The New ROI: A Return on Innovation, and Using Data to Do It
Platforms on the horizon
By: Drew Bartkiewicz
Nov. 15, 2011 07:00 AM
What do you get when you mash - for an entire weekend - the innovators of a globally respected brand like American Express with companies like Foursquare, Etsy, Mashery, Hyperpublic, NYC Open Data, Ordr.in, Constant Contact, and General Assembly? You get innovation. What do you get when you add roughly 100 freelance developers to the mix, spinning up new data and application concepts in amazingly social, self-organizing teams? You get the business of innovation. And that is why American Express OPEN Forum launched its first Open APIs at the "Reinventlocal" Hackathon this past weekend at General Assembly in New York City.
The take away for the almost 200 in attendance: open data is good business...and can inspire company doers and external developers alike to accelerate commercial innovation, especially when a globally respected brand gets behind the movement.
At first glance one cannot help take note of the almost impossible task of merging the words "American Express" and "hackathon" under one event umbrella, but Scott Roen of Amex OPEN Forum did just that. He suspected before the hackathon that innovation could in fact come from the outside, even if the "outsiders" (aka developers) break a company's long-held views of what innovation even looks like.
CIOs and CMOs should both take notice. Innovation is possible once again, though admittedly it takes thick skin to run a hackathon at a Fortune 500. You might not like what developers and data partners say about your brand and relevance in the digital space.
Ask if your CEO has even heard of a hackathon, this esoteric (yet amazingly efficient) forum where data meets talent, and 36-hour technology inventions become the personal mission for innovation bragging rights and developer "street cred." What a CEO wouldn't pay for that type of technology passion, data dexterity, and creativity.
There is a larger lesson from this past weekend's "other event," a message for big business and a market demanding their exploration of innovation through data. The web (now synonymous with the word, world) is changing rapidly, not around technology but straight through it. By now most businesses have some common technology infrastructures but not every business has the same data nor the agility to act upon it, and herein lays the source for a new landscape of competitive advantage. Every business needs to think like a platform. How companies harness the power of their data is no longer just one factor in commercial success, it is becoming the factor.
Data trading and data innovation is creating new data utility companies - new platforms - creating windfall gains for those businesses that see the economics of data as a service.
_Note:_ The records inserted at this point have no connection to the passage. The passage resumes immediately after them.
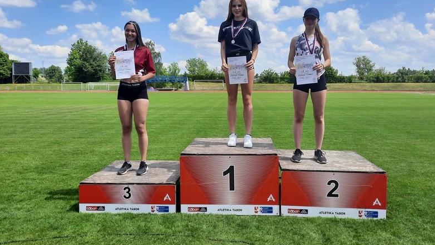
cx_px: 223
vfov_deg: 41.4
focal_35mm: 28
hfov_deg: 67.9
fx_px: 323
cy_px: 100
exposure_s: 1/1172
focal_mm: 4.6
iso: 32
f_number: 2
Open platforms like Klout, Foursquare, ESPN, and Expedia are examples of strong brands that know how to manage high volumes of diverse data efficiently, creatively, and persistently. While American Express is an early entrant to the platform space, the launch of their first open APIs and their leadership to host this hackathon clearly shows "they get it" and do not fear innovation from the outside. Consider the developers at your hackathon the warning party, the harbingers, the reality check, of whether your data excites and extends...or whether some else's does.
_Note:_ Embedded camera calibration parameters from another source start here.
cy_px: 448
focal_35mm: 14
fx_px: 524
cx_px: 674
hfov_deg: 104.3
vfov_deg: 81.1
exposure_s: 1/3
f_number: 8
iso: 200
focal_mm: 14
At Reinventlocal new concepts were developed such as Poorsquare, a social commerce and location app for people that want stuff "free" and Building.ly, the app that ties various data sets in your community around the nexus of your apartment or work building - and the people socially a part of those physical structures. In all, there were over 20 new innovations for mashing location data, social graphs, and merchant information (like those invited by American Express). More than 20 new passionate inventions of data creativity, some great, some not-so-great, but the return on innovation for developers and small businesses to come together for the weekend was as measurable as it was meaningful. As Hilary Mason of Bit.ly observed at the hackathon, "data offers even the smallest business new possibilities to think differently, act quickly...and compete."
I came away with the conclusion that every Fortune 500 CEO needs to think "open." And with the emerging platform world in our midst, open might just mean open for business.